The extension is expected to provide enough funds to cover children currently enrolled in the program. Bush and some Republican lawmakers say that with the extension, the program will continue providing health coverage for children in families with incomes that are too high to qualify for Medicaid but that cannot afford private insurance, according to the AP/Houston Chronicle. White House spokesperson Tony Fratto said, "We're pleased that the program will be extended and that states can be certain of their funding."
Democrats, who were unable to reach a compromise with Republicans on a long-term reauthorization of the program, have said that they will continue to negotiate with GOP leaders. House Speaker Nancy Pelosi (D-Calif.) said that Democrats will not stop "until 10 million children receive the health care coverage they deserve" (Feller, AP/Houston Chronicle, 12/29/07).
Republican and Democratic lawmakers say that when they return to Congress in January 2008, they will try to reach a compromise on a long-term reauthorization of SCHIP, the AP/Lexington Herald-Leader reports.
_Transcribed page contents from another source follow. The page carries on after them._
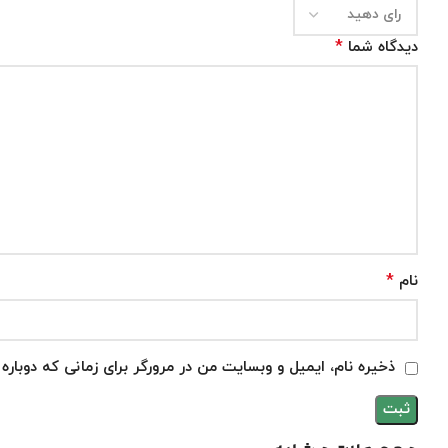
*
دیدگاه شما
*
نام
ذخیره نام، ایمیل و وبسایت من در مرورگر برای زمانی که دوبار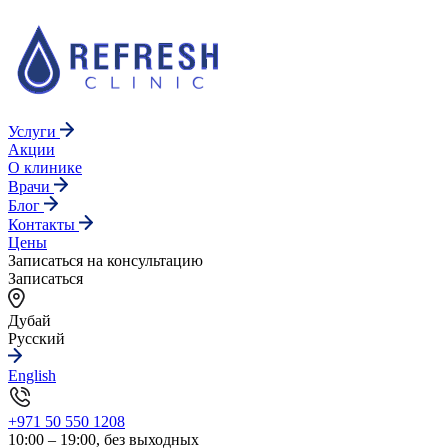
Услуги
Акции
О клинике
Врачи
Блог
Контакты
Цены
Записаться на консультацию
Записаться
Дубай
Русский
English
+971 50 550 1208
10:00 – 19:00, без выходных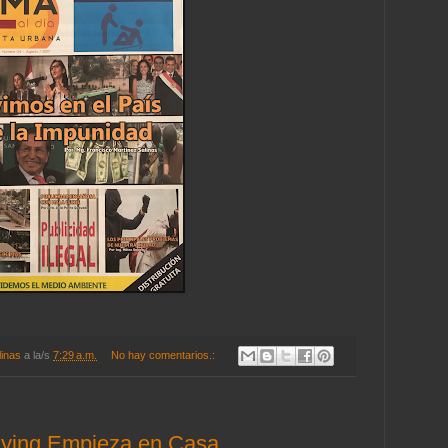
linas
a la/s
7:29 a.m.
No hay comentarios.:
llying Empieza en Casa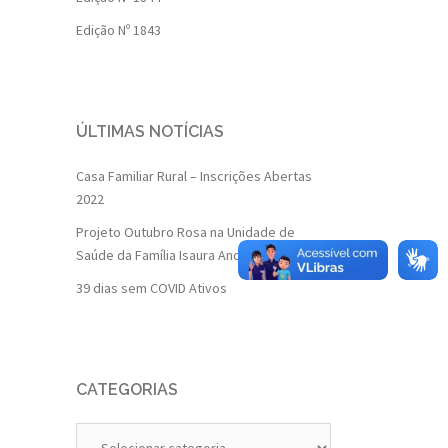
Edição Nº 1843
ÚLTIMAS NOTÍCIAS
Casa Familiar Rural – Inscrições Abertas
2022
Projeto Outubro Rosa na Unidade de
Saúde da Família Isaura Andrade
39 dias sem COVID Ativos
CATEGORIAS
Categorias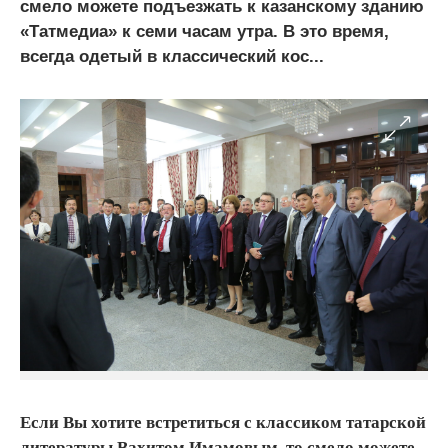
смело можете подъезжать к казанскому зданию
«Татмедиа» к семи часам утра. В это время,
всегда одетый в классический кос...
Если Вы хотите встретиться с классиком татарской
литературы Вахитом Имамовым, то смело можете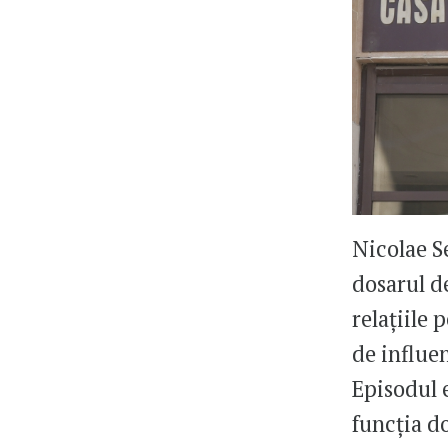
Nicolae Se
dosarul de
relațiile p
de influen
Episodul e
funcția do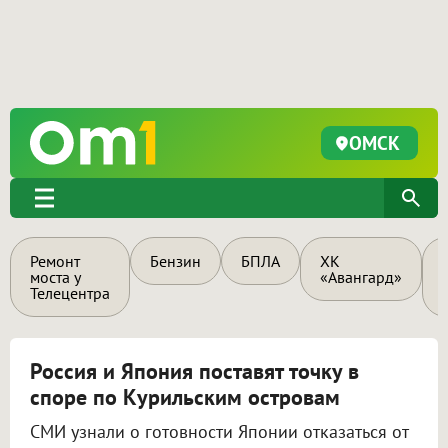
ОМСК
Ремонт
Бензин
БПЛА
ХК
моста у
«Авангард»
Телецентра
Россия и Япония поставят точку в
споре по Курильским островам
СМИ узнали о готовности Японии отказаться от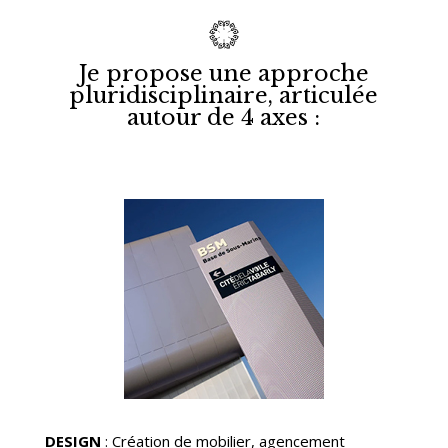
Je propose une approche
pluridisciplinaire, articulée
autour de
4
axes :
DESIGN
: Création de mobilier, agencement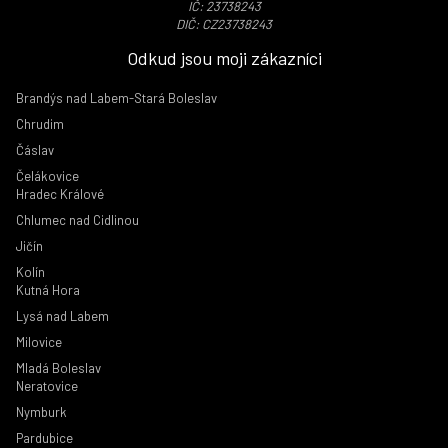
IČ: 23738243
DIČ: CZ23738243
Odkud jsou moji zákazníci
Brandýs nad Labem-Stará Boleslav
Chrudim
Čáslav
Čelákovice
Hradec Králové
Chlumec nad Cidlinou
Jičín
Kolín
Kutná Hora
Lysá nad Labem
Milovice
Mladá Boleslav
Neratovice
Nymburk
Pardubice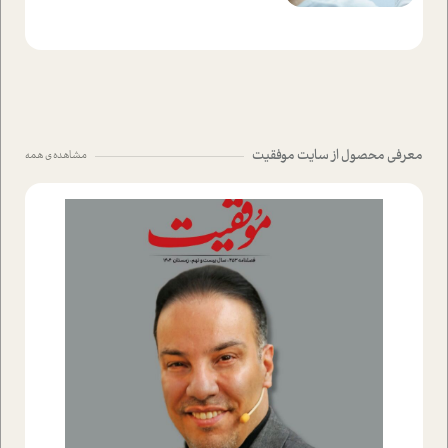
معرفی محصول از سایت موفقیت
مشاهده ی همه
However, while "[d]ifferences over who should get coverage have clearly narrowed over the past months, differences over how to pay for expansion remain considerable," according to the AP/Herald-Leader.
Congress last month approved a continuing resolution that will maintain coverage for current beneficiaries, after Bush twice vetoed large spending increases proposed by Democrats. The "modest spending increase" has "scuttled" plans by several states that had planned to expand health coverage, the AP/Herald-Leader reports. "Few expected such a result when 2007 began," according to the AP/Herald-Leader.
Democrats also were unable to rescind guidelines issued by the Bush administration in August 2007 that require states to enroll at least 95% of eligible low-income children before expanding eligibility to children in families with higher incomes. The policy directive will impact about half the states.
Cindy Mann, executive director of the Center for Children and Families at Georgetown University, said that the rule is "definitely a step backward from where we started in 2007," adding, "We would have seen growth in the program. We're not going to see that growth, and by August, we'll start to see a ratcheting down" (Freking, AP/Lexington Herald-Leader, 12/26/07).